Hundreds gathered at Dunfermline Crematorium for the service on Wednesday, with the procession carrying his coffin joined by cyclists as it headed to the service. Archibald told the service how Wardell would go out of his way to help his friends and family. “He might have always arrived late, but Rab would never leave a friend who needed it,” she said.
Archibald said Wardell had first told her he loved her while they were out on a bike ride together. She recalled: “I was aghast, I said: ‘You can’t say that here, in the rain, on a bike ride’. After chastising his timing, I told him the truth, that I loved him too. From then on I told him that every day. In some ways it’s a comfort that Rab knew how much I loved him.”
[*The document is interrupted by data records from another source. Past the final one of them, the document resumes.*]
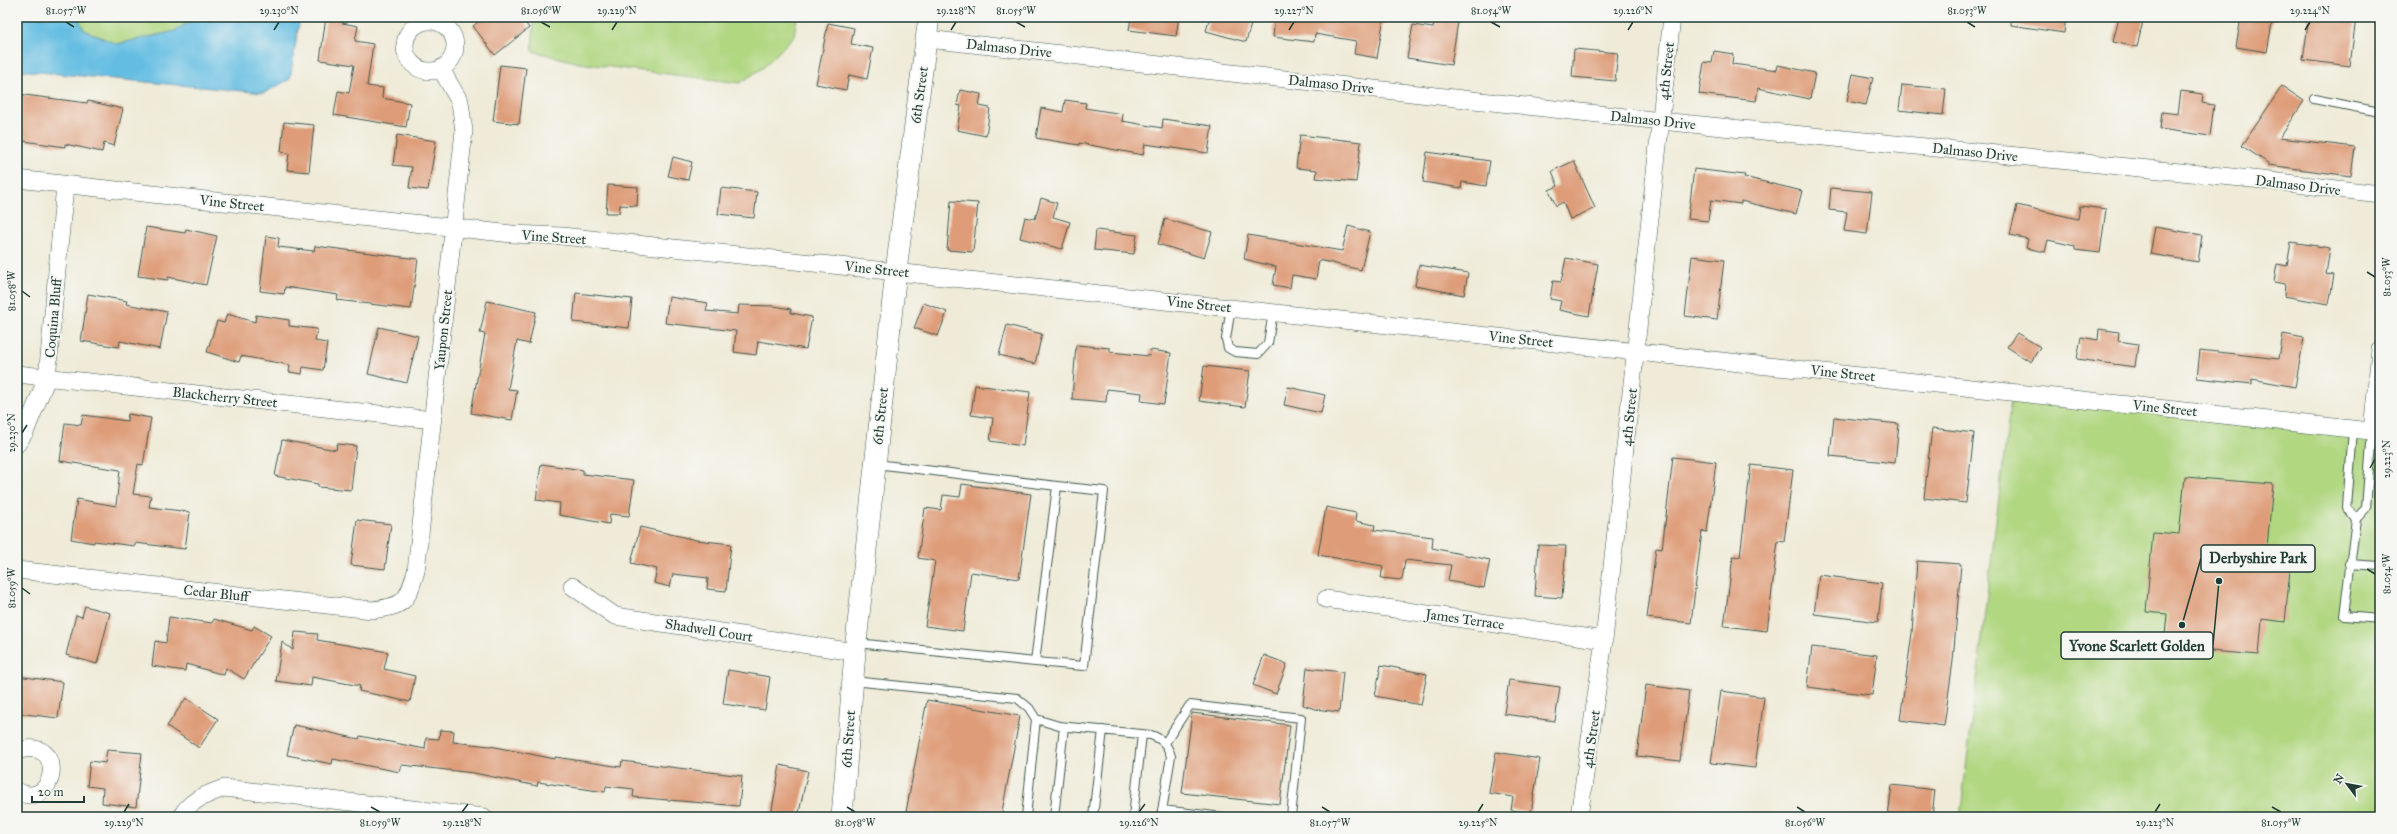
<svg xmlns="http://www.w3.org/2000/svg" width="2397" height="834" font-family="'IM FELL Great Primer',serif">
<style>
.green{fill:#b1d781;stroke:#688a5a}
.water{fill:#64bde2;stroke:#427d8b}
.building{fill:#de9c78}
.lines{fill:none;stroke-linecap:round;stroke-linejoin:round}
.service-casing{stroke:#3e574d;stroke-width:10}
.minor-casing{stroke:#3e574d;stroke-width:18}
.tertiary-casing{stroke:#3e574d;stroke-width:22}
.service{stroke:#fff;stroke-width:8}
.minor{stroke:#fff;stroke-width:17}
.tertiary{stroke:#fff;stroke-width:21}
.ticks{fill:none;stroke:#1f3d34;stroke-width:1.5}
.labels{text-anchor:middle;stroke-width:3.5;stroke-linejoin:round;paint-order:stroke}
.street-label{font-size:14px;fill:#1f3d34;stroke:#f6f6f2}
.leader{fill:none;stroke:#1f3d34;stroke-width:1.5}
.callout-dot{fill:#1f3d34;stroke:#f6f6f2;stroke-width:1.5}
.callout{fill:#f6f6f2;stroke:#1f3d34;stroke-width:1.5}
.callout-label{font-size:15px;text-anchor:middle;font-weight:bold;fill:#1f3d34}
.neatline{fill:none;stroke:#1f3d34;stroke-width:1.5}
.ticks-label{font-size:10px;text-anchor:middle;fill:#1f3d34}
</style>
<rect width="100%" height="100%" fill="#f6f6f2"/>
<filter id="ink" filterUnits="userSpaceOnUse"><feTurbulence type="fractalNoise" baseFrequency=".025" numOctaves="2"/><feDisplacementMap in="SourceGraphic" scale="8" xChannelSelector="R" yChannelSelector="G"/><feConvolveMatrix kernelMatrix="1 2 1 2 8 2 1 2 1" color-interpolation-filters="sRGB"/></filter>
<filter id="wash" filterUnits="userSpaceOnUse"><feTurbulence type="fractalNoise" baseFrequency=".012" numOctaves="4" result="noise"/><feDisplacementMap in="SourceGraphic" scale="16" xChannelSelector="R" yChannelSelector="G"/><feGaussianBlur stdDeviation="0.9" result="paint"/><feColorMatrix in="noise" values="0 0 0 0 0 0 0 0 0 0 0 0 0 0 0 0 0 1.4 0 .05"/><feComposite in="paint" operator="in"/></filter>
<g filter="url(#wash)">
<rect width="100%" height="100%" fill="#efebd8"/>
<path class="green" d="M 78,17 L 197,17 L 175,31 L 117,44 L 84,30 Z
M 534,17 L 797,17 L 794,36 L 764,67 L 740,83 L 579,63 L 532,51 Z
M 2012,390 L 2380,432 L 2380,817 L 1960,817 Z"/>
<path class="water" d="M 17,17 L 78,17 L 84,30 L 117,44 L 175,31 L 197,17 L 300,17 L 290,79 L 264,93 L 17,70 Z"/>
<g id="blocks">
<path class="building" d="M 326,17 L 343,17 L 342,23 L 358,26 L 355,41 L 373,44 L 367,86 L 383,88 L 382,98 L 410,103 L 406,127 L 334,115 L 338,91 L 349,93 L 354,65 L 320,60 Z
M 484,17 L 521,17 L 529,28 L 495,55 L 473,26 Z
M 1131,17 L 1179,17 L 1176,36 L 1129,30 Z
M 1210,17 L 1253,17 L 1246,42 L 1206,31 Z
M 1275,17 L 1384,17 L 1377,58 L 1354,54 L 1356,41 L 1315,34 L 1314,42 L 1273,37 Z
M 2011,17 L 2066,17 L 2064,33 L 2011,25 Z
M 2119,17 L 2144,17 L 2137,47 L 2113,42 Z
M 2241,17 L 2273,17 L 2267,52 L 2236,47 Z
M 2309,17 L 2356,17 L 2350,66 L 2303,60 Z
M 1435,18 L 1458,22 L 1451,65 L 1407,58 L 1413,25 L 1433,28 Z
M 828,23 L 854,28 L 851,44 L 873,48 L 867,79 L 849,75 L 846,90 L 816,84 Z
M 1574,49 L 1618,53 L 1615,81 L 1572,77 Z
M 1714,51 L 1733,54 L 1732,64 L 1777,70 L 1778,65 L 1815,73 L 1810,99 L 1758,88 L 1756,101 L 1699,94 L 1704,62 L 1712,63 Z
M 500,65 L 526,68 L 519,124 L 493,121 Z
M 1853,74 L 1873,78 L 1866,105 L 1847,101 Z
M 1902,85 L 1946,89 L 1943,115 L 1899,110 Z
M 2282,86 L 2304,101 L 2280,138 L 2355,147 L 2351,176 L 2268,165 L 2268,163 L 2242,146 Z
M 960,90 L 981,94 L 979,106 L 990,108 L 986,136 L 957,130 L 961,106 L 957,105 Z
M 2181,91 L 2203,94 L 2202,103 L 2214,105 L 2210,136 L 2160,129 L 2162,112 L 2178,114 Z
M 17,94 L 87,103 L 88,101 L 123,109 L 114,146 L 104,143 L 102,152 L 65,144 L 65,147 L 17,140 Z
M 1065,100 L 1086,103 L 1085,108 L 1123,114 L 1122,121 L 1162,128 L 1163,119 L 1212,126 L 1208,153 L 1145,144 L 1143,155 L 1079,143 L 1079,145 L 1036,138 L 1041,108 L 1063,112 Z
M 284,122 L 314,125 L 309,172 L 287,170 L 289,153 L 281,152 Z
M 397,135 L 436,141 L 428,190 L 409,188 L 412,167 L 393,165 Z
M 1300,135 L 1361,142 L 1356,182 L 1316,178 L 1317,170 L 1296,168 Z
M 1427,152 L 1490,161 L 1486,186 L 1462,182 L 1461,188 L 1423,182 Z
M 673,157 L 692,162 L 688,180 L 668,176 Z
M 1574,161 L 1595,208 L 1570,219 L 1563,202 L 1556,206 L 1549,190 L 1558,186 L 1552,171 Z
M 1694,169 L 1745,175 L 1744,177 L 1802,191 L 1796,214 L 1741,201 L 1741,204 L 1711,200 L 1708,221 L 1688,219 Z
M 608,185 L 638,187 L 637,206 L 620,205 L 619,213 L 606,213 Z
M 721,188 L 757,192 L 754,218 L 718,214 Z
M 1831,188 L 1872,192 L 1867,234 L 1844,231 L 1847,212 L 1829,210 Z
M 1041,198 L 1057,203 L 1053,217 L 1070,222 L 1062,249 L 1020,238 L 1025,217 L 1035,219 Z
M 951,201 L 978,203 L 973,252 L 947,250 Z
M 2017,205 L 2078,219 L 2080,206 L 2106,209 L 2100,253 L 2075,250 L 2075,246 L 2048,240 L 2045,252 L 2026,248 L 2028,239 L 2010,235 Z
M 1165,219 L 1212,232 L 1204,258 L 1158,244 Z
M 1348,226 L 1370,232 L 1361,270 L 1319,260 L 1316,279 L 1292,275 L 1290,288 L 1273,285 L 1276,267 L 1244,259 L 1248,235 L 1342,251 Z
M 146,227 L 185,233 L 186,229 L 217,236 L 206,285 L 168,277 L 168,280 L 138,276 Z
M 2155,227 L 2202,235 L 2198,262 L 2150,254 Z
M 1096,230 L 1137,235 L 1134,254 L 1094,250 Z
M 266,236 L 279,238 L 278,247 L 314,251 L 315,246 L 418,259 L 411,309 L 337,300 L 338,295 L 285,287 L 284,294 L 260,291 Z
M 2291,242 L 2330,248 L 2326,274 L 2334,275 L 2329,304 L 2284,296 L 2285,284 L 2274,282 L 2277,264 L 2287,266 Z
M 1692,256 L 1724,260 L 1717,320 L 1685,316 Z
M 1566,258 L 1598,264 L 1589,316 L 1559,310 L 1561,301 L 1550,299 L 1553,281 L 1561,282 Z
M 1419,265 L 1468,273 L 1464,295 L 1415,286 Z
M 576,293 L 632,299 L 629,328 L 573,322 Z
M 88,294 L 127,301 L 126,304 L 167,312 L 160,349 L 120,341 L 119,347 L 81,341 Z
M 669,297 L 708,303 L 706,311 L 738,314 L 739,305 L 774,306 L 791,309 L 791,313 L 812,317 L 806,349 L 758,341 L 756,355 L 734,352 L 736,331 L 665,323 Z
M 487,301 L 536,312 L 529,344 L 517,341 L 508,389 L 517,390 L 512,420 L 471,413 L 485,334 L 480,333 Z
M 924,303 L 947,312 L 938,336 L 914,328 Z
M 227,314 L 255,322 L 256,315 L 289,320 L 289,326 L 317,329 L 315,341 L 327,343 L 323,370 L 303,367 L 302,374 L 289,372 L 290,365 L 241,356 L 239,362 L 207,352 L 217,321 L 224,323 Z
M 1007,325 L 1042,334 L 1035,364 L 999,355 Z
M 379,327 L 418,336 L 407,383 L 368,374 Z
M 2099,329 L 2119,332 L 2118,341 L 2138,344 L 2135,367 L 2077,359 L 2081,337 L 2098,340 Z
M 2017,333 L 2040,347 L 2031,362 L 2007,347 Z
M 2283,334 L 2304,338 L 2295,387 L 2252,379 L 2252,384 L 2197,378 L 2200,350 L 2279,359 Z
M 1076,345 L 1110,348 L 1110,352 L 1149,356 L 1150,350 L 1171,353 L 1164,404 L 1141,401 L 1142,393 L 1107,389 L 1106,402 L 1072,399 Z
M 1204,366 L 1250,371 L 1245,407 L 1199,401 Z
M 975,385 L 1030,392 L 1023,446 L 990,441 L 993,418 L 971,415 Z
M 1288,387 L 1325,395 L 1321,413 L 1284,405 Z
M 128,414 L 151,418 L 143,465 L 138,464 L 133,494 L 151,496 L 149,507 L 190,512 L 185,549 L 135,543 L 135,546 L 94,541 L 94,543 L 71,539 L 77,499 L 116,506 L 120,470 L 60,461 L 65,423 L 81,425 L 83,415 L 127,421 Z
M 1834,417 L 1899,424 L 1895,463 L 1830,456 Z
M 1932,428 L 1974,433 L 1966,503 L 1924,498 Z
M 282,440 L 336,450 L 337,444 L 356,446 L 351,490 L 318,487 L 318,484 L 275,476 Z
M 1673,457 L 1716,462 L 1707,532 L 1702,531 L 1691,623 L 1647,618 L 1656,548 L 1662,549 Z
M 541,464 L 583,470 L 583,474 L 634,480 L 629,516 L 610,514 L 609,524 L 559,515 L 560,503 L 536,500 Z
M 1751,465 L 1793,470 L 1784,542 L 1778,541 L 1767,631 L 1724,626 L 1733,556 L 1740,557 Z
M 2185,477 L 2273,484 L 2267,547 L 2292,549 L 2285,622 L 2262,619 L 2259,655 L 2164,647 L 2167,614 L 2146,612 L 2153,532 L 2179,534 Z
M 962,484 L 1031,494 L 1019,579 L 971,572 L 963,631 L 925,626 L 935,561 L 918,558 L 925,508 L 941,510 L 943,495 L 960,497 Z
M 1326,507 L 1356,513 L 1355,521 L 1375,525 L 1374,530 L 1433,537 L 1432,548 L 1490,560 L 1484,588 L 1448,581 L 1451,565 L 1405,560 L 1402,580 L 1381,578 L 1383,566 L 1318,555 Z
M 357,520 L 391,524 L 385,569 L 351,565 Z
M 640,527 L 696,540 L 731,544 L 726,591 L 707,589 L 708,578 L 673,574 L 670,587 L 654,583 L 657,569 L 631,563 Z
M 1538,545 L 1566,546 L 1562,598 L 1535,596 Z
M 1917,561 L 1961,564 L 1953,661 L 1944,726 L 1900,720 L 1912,633 Z
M 1819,575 L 1882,583 L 1878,622 L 1814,614 Z
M 85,606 L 110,613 L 97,664 L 66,655 L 76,615 L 82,617 Z
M 169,617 L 212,623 L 214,619 L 252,630 L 254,626 L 271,636 L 244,679 L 226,668 L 224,675 L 186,664 L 185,671 L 152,666 L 155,641 L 166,643 Z
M 295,632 L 318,634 L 317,640 L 388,652 L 384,669 L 415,676 L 410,702 L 359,691 L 360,686 L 312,677 L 311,686 L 276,681 L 282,642 L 293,650 Z
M 1812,647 L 1877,655 L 1872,695 L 1807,687 Z
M 1264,655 L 1287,664 L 1276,694 L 1253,685 Z
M 1381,665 L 1427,674 L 1421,705 L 1375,696 Z
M 1307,668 L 1343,672 L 1339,712 L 1315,709 L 1303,705 Z
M 728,670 L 770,677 L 765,710 L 723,704 Z
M 17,676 L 63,682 L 58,718 L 17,713 Z
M 1509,680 L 1560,687 L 1555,721 L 1504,714 Z
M 1646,685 L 1689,691 L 1680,761 L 1637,756 Z
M 1721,691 L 1764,697 L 1755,768 L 1711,763 Z
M 186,698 L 218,719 L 199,748 L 167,726 Z
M 927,700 L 1020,716 L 1001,817 L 905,817 Z
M 1192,713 L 1290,725 L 1280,804 L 1182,793 Z
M 294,725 L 359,739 L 360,736 L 425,749 L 426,738 L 439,739 L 440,730 L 454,731 L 453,742 L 490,746 L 555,759 L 555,757 L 621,767 L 622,761 L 742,776 L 739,806 L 633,797 L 634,789 L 606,786 L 605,792 L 538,782 L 537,786 L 474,773 L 402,765 L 400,772 L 333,759 L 332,764 L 287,755 Z
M 107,750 L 142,753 L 136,807 L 102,803 L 103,788 L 87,786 L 90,761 L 105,763 Z
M 1496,752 L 1540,759 L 1531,813 L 1511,810 L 1513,797 L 1489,793 Z
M 780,765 L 808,771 L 798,817 L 771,815 Z
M 1892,785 L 1935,790 L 1932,817 L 1888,817 Z"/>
</g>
</g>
<g filter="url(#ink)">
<use href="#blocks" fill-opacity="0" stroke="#3e574d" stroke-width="1"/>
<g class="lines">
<defs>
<path id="service" d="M 2314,99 L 2380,112
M 1231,307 L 1226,339 L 1228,348 L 1235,352 L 1258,354 L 1268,343 L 1273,312
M 2353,430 L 2347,507 L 2356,519 L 2366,508 L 2372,431
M 876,464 L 1057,486 L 1035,662 L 1084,666 L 1104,491 L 1057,486
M 2356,519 L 2344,616 L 2380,619
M 2349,564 L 2380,566
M 857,643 L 1035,662
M 853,681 L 1017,698 L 1029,708 L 1036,719 L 1026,817
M 1036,719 L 1059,726 L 1151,735 C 1162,739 1167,744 1171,756 L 1161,817
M 1165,743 L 1190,705 L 1301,718 L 1291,817
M 1162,810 L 1223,817
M 1054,817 L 1064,727
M 1093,817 L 1103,730
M 1133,817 L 1142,734"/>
<path id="minor" d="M405 46a25 25 0 1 1 50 0a25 25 0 1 1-50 0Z
M 927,39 L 1661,121 L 2262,180 L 2380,194
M 17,179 L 512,234 L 562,236 C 1168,298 1774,364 2380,432
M 17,374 L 433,420
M 2372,431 L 2380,350
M 17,444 L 25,432 L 47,378 L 65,185
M 17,570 L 372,610 C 405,606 407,602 416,571 L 464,131 L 460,102 L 441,69
M 572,586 L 615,616 L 855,652
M 1326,599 L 1604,640
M 17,751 C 69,734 56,813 17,791
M 181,817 C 189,800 208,794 224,788 L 484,817
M 1579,817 L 1604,640 L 1672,17"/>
<path id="tertiary" d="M 842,817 L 855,652 L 896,271 L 929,17"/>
</defs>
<use href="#service" class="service-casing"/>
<use href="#minor" class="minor-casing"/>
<use href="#tertiary" class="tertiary-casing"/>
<use href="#service" class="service"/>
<use href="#minor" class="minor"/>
<use href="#tertiary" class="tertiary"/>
</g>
</g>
<path class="ticks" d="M 66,22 L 74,27M 541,22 L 550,27M 1016,22 L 1025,27M 1491,22 L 1500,27M 1967,22 L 1975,27M 274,30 L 279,22M 612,30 L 617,22M 951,30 L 956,22M 1289,30 L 1294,22M 1628,30 L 1633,22M 2305,30 L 2310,22M 2367,272 L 2375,277M 22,291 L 30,297M 22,433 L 27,425M 2370,468 L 2375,459M 2367,569 L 2375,574M 22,588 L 30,594M 371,807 L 380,812M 847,807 L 855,812M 1322,807 L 1330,812M 1797,807 L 1805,812M 2272,807 L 2281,812M 124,812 L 129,804M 462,812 L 468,804M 1139,812 L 1145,804M 1478,812 L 1483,804M 2155,812 L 2160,804"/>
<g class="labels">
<g class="street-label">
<text transform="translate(1009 48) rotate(6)" y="5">Dalmaso Drive</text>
<text transform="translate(1666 71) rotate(-84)" y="5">4th Street</text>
<text transform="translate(1331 84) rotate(6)" y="5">Dalmaso Drive</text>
<text transform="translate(919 95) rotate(-82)" y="5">6th Street</text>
<text transform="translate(1653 120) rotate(6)" y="5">Dalmaso Drive</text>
<text transform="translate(1975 152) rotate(6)" y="5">Dalmaso Drive</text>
<text transform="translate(2298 185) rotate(7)" y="5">Dalmaso Drive</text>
<text transform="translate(232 203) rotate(6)" y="5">Vine Street</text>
<text transform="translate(554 237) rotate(4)" y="5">Vine Street</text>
<text transform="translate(877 269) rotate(6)" y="5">Vine Street</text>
<text transform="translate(1199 304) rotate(6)" y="5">Vine Street</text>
<text transform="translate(53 318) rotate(-85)" y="5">Coquina Bluff</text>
<text transform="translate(443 330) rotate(-84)" y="5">Yaupon Street</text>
<text transform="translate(1521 339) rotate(6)" y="5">Vine Street</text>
<text transform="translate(1843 373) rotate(6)" y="5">Vine Street</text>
<text transform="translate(225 397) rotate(6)" y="5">Blackcherry Street</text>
<text transform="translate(2165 408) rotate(6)" y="5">Vine Street</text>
<text transform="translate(880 416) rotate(-84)" y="5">6th Street</text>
<text transform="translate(1629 417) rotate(-84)" y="5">4th Street</text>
<text transform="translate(216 593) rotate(6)" y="5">Cedar Bluff</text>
<text transform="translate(1465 619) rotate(8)" y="5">James Terrace</text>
<text transform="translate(709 630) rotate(9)" y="5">Shadwell Court</text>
<text transform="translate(848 739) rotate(-86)" y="5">6th Street</text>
<text transform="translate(1591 739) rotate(-82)" y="5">4th Street</text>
</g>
</g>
<path class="leader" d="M2182 625L2201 558M2219 581L2213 645"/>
<g class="callout-dot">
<circle cx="2182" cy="625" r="4"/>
<circle cx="2219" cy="581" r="4"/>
</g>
<g class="callout">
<rect x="2201" y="545" width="114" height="27" rx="4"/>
<rect x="2061" y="632" width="152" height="27" rx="4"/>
</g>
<g class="callout-label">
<text x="2258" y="563">Derbyshire Park</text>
<text x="2137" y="651">Yvone Scarlett Golden</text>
</g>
<rect width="2397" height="834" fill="none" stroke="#f6f6f2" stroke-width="44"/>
<g transform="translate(2347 784) rotate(302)" stroke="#f6f6f2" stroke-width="3" paint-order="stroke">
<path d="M0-3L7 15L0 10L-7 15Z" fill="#1f3d34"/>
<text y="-6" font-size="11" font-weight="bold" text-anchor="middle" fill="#1f3d34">N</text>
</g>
<path d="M32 796v6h52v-6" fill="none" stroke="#1f3d34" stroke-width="2"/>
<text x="38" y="796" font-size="12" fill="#1f3d34" stroke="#f6f6f2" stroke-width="3" paint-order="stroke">20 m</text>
<rect x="22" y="22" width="2353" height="790" class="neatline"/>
<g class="ticks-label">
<text x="66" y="14">81.057°W</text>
<text x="279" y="14">29.230°N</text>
<text x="541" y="14">81.056°W</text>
<text x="617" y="14">29.229°N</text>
<text x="956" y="14">29.228°N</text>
<text x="1016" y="14">81.055°W</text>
<text x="1294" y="14">29.227°N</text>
<text x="1491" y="14">81.054°W</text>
<text x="1633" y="14">29.226°N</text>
<text x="1967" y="14">81.053°W</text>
<text x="2310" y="14">29.224°N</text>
<text transform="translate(2386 277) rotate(-90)" y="4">81.053°W</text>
<text transform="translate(11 291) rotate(-90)" y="4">81.058°W</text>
<text transform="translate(11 433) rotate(-90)" y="4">29.230°N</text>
<text transform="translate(2386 459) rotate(-90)" y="4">29.223°N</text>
<text transform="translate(2386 574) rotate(-90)" y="4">81.054°W</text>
<text transform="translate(11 588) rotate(-90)" y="4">81.059°W</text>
<text x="124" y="826">29.229°N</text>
<text x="380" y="826">81.059°W</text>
<text x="462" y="826">29.228°N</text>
<text x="855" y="826">81.058°W</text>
<text x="1139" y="826">29.226°N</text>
<text x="1330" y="826">81.057°W</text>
<text x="1478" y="826">29.225°N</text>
<text x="1805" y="826">81.056°W</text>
<text x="2155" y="826">29.223°N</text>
<text x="2281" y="826">81.055°W</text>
</g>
</svg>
She said that when they were apart, he used to send her love songs, and a recording he sent to Archibald of himself playing You Can Talk To Me was broadcast to mourners. In it he could be heard saying: “So I had this funny idea to sing you this song”, before telling her the “downside for me is it’s all a little high for me, so I will strain and sound silly at some bits, but I’m not scared”.
Mourners laughed when at the end of the song Wardell could be heard swearing as he said it had not been very good. The Very Reverend Hunter Farquharson, conducting the service, told Archibald: “I didn’t know you were going to keep that bit in.”
Wardell had won the Scottish MTB XC Championships just days before his death and had appeared on television the evening of his death to talk about his victory. Archibald fought to save his life when he suffered cardiac arrest but was unable to do so.
During the service, Mr Farquharson said he remembered Wardell coming into church as a youngster with his parents. Wardell’s father Jack paid tribute to him at the service, and joked about his son that in hindsight it was “no surprise he came in a rush, two days late” when he was born in June 1985.
He told mourners how much his son loved bikes, and ended his tribute by saying: “He has touched many people’s hearts, and inspired many more. “He made us laugh, he made us proud. Rest in peace.”